> **What the task requires**: This exercise calls for retyping every line below exactly, with the images omitted.

++++++

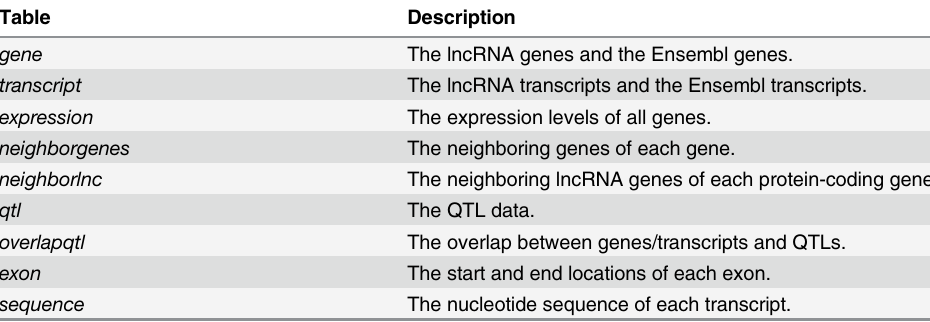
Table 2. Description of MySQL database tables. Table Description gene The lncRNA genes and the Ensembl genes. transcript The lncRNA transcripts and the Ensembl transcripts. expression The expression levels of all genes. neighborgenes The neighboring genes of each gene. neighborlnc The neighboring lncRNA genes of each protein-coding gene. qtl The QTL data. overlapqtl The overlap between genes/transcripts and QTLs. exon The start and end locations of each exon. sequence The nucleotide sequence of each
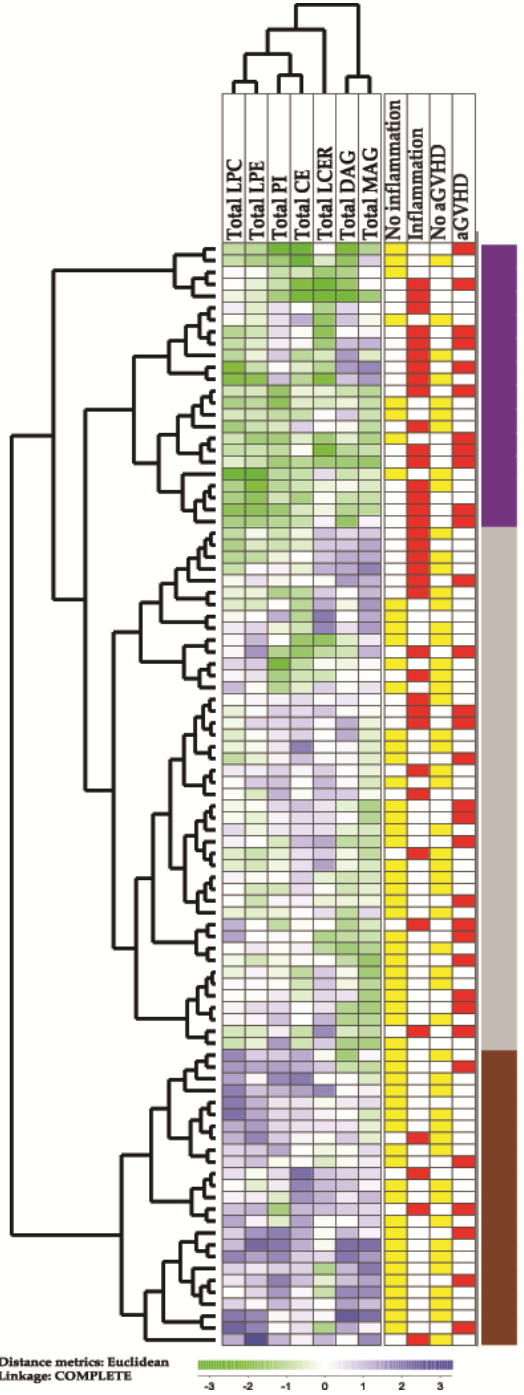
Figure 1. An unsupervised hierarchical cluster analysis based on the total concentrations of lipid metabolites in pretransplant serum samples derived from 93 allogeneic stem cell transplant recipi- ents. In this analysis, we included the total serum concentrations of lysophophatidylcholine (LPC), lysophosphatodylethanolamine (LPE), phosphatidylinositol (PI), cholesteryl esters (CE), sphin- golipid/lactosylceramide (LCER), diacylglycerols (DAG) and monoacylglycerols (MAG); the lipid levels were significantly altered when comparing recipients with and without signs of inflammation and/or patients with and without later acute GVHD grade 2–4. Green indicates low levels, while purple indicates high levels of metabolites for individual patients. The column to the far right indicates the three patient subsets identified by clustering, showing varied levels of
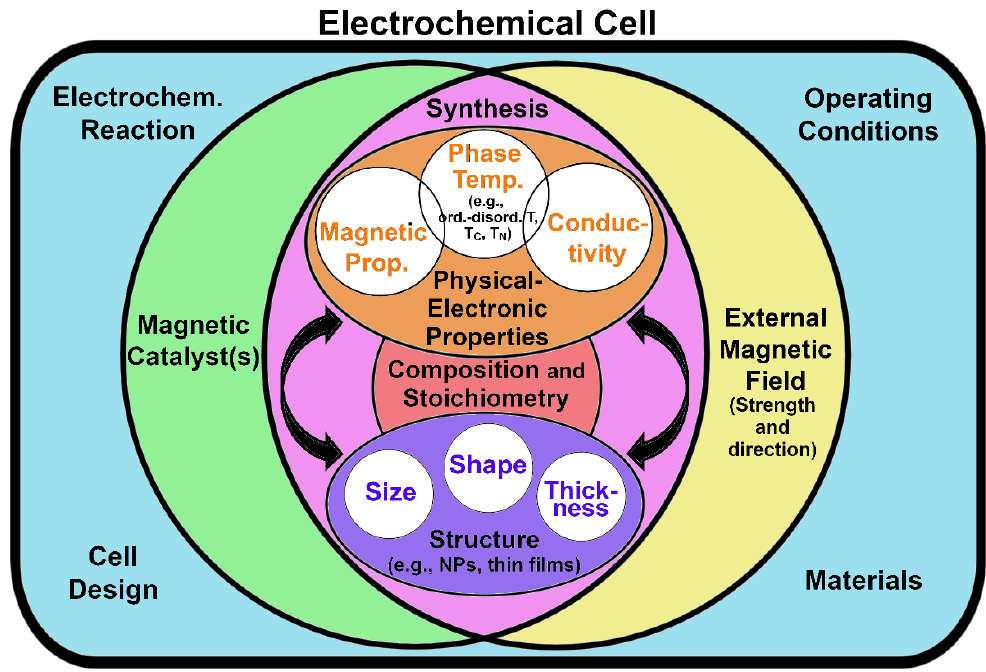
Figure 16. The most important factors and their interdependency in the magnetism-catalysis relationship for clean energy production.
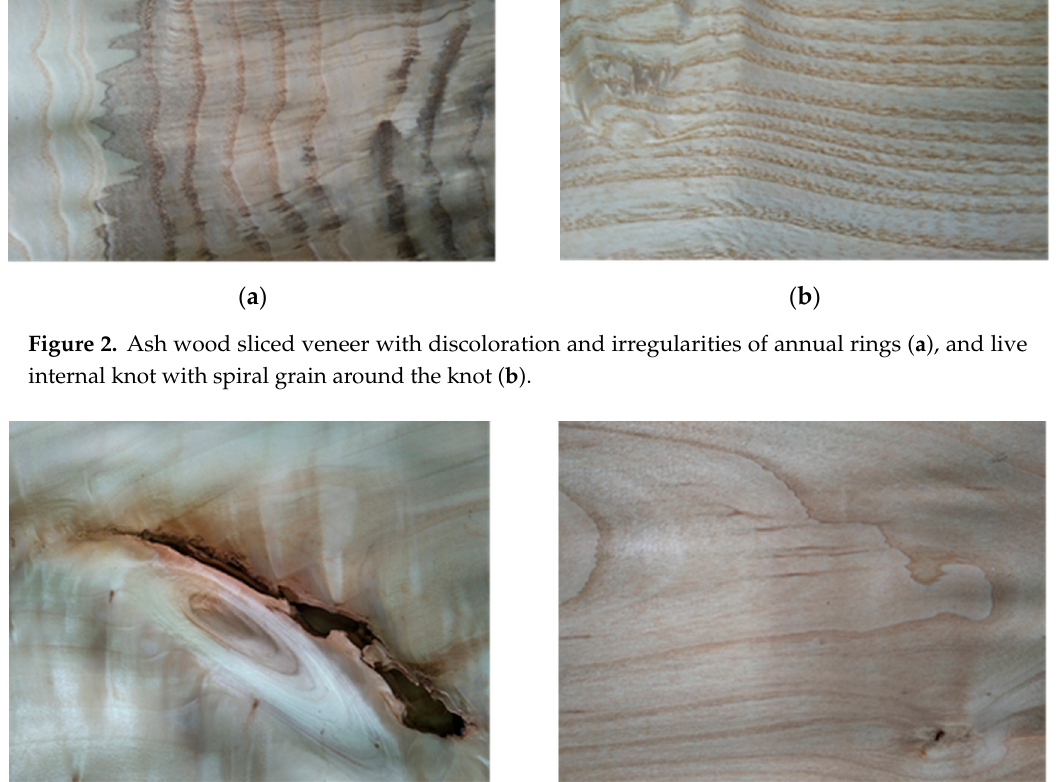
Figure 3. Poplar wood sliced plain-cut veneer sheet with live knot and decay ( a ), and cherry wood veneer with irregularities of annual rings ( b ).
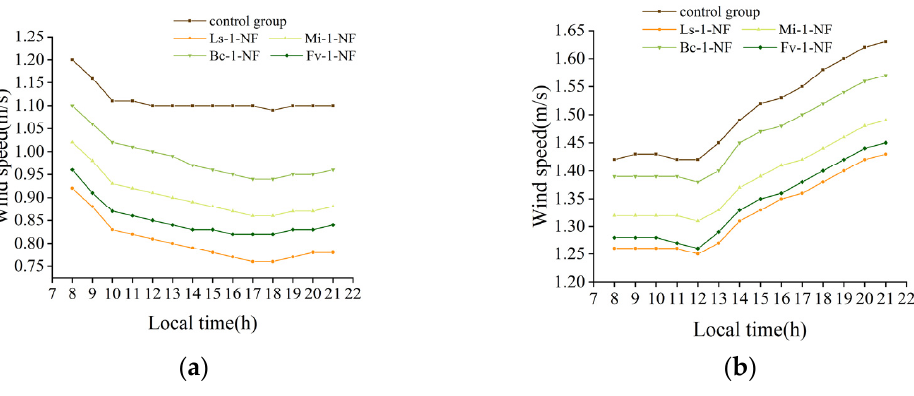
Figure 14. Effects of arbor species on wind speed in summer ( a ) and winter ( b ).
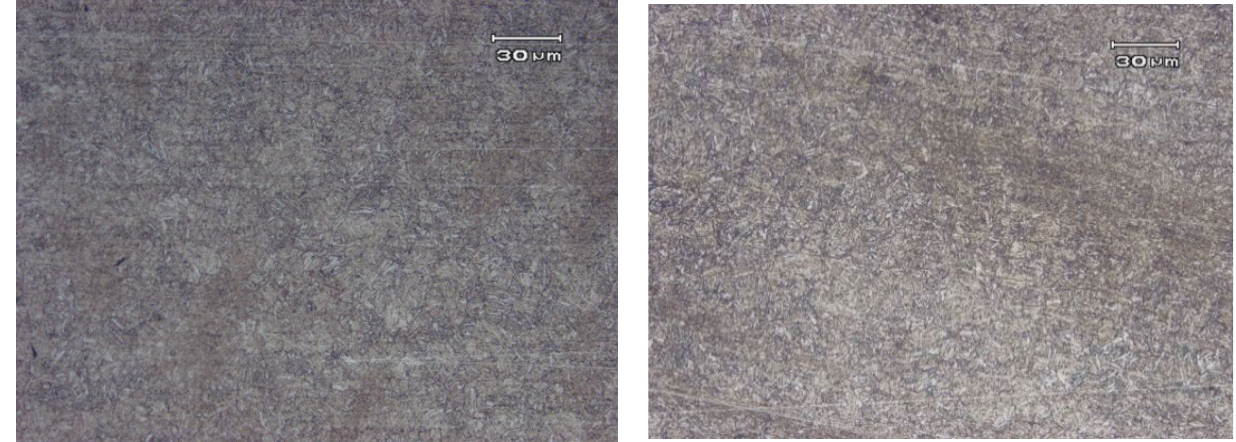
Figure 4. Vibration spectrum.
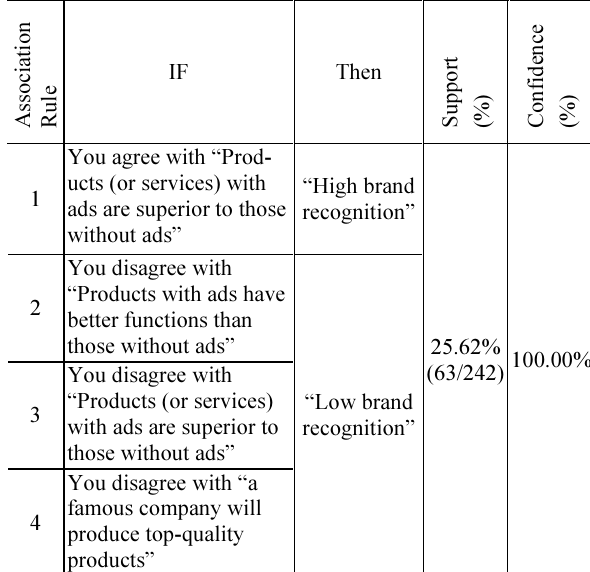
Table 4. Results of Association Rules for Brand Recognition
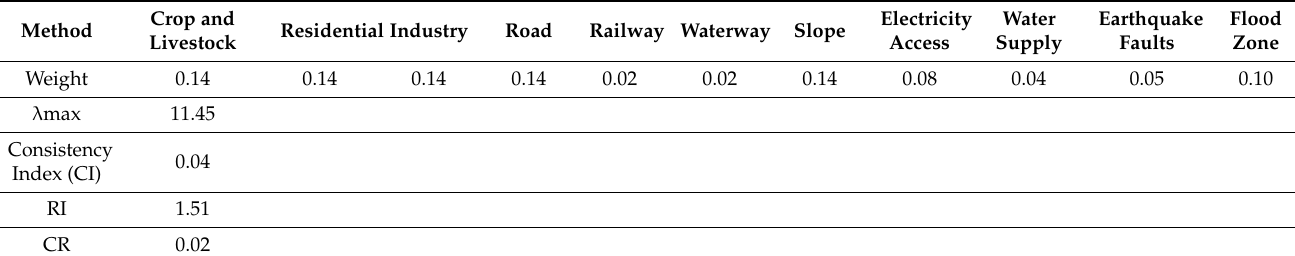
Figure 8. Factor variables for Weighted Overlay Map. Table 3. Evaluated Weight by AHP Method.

++++++

> **Solution to this task**:
Table 2. Description of MySQL database tables. Table Description gene The lncRNA genes and the Ensembl genes. transcript The lncRNA transcripts and the Ensembl transcripts. expression The expression levels of all genes. neighborgenes The neighboring genes of each gene. neighborlnc The neighboring lncRNA genes of each protein-coding gene. qtl The QTL data. overlapqtl The overlap between genes/transcripts and QTLs. exon The start and end locations of each exon. sequence The nucleotide sequence of each
Figure 1. An unsupervised hierarchical cluster analysis based on the total concentrations of lipid metabolites in pretransplant serum samples derived from 93 allogeneic stem cell transplant recipi- ents. In this analysis, we included the total serum concentrations of lysophophatidylcholine (LPC), lysophosphatodylethanolamine (LPE), phosphatidylinositol (PI), cholesteryl esters (CE), sphin- golipid/lactosylceramide (LCER), diacylglycerols (DAG) and monoacylglycerols (MAG); the lipid levels were significantly altered when comparing recipients with and without signs of inflammation and/or patients with and without later acute GVHD grade 2–4. Green indicates low levels, while purple indicates high levels of metabolites for individual patients. The column to the far right indicates the three patient subsets identified by clustering, showing varied levels of
Figure 16. The most important factors and their interdependency in the magnetism-catalysis relationship for clean energy production.
Figure 3. Poplar wood sliced plain-cut veneer sheet with live knot and decay ( a ), and cherry wood veneer with irregularities of annual rings ( b ).
Figure 14. Effects of arbor species on wind speed in summer ( a ) and winter ( b ).
Figure 4. Vibration spectrum.
Table 4. Results of Association Rules for Brand Recognition
Figure 8. Factor variables for Weighted Overlay Map. Table 3. Evaluated Weight by AHP Method.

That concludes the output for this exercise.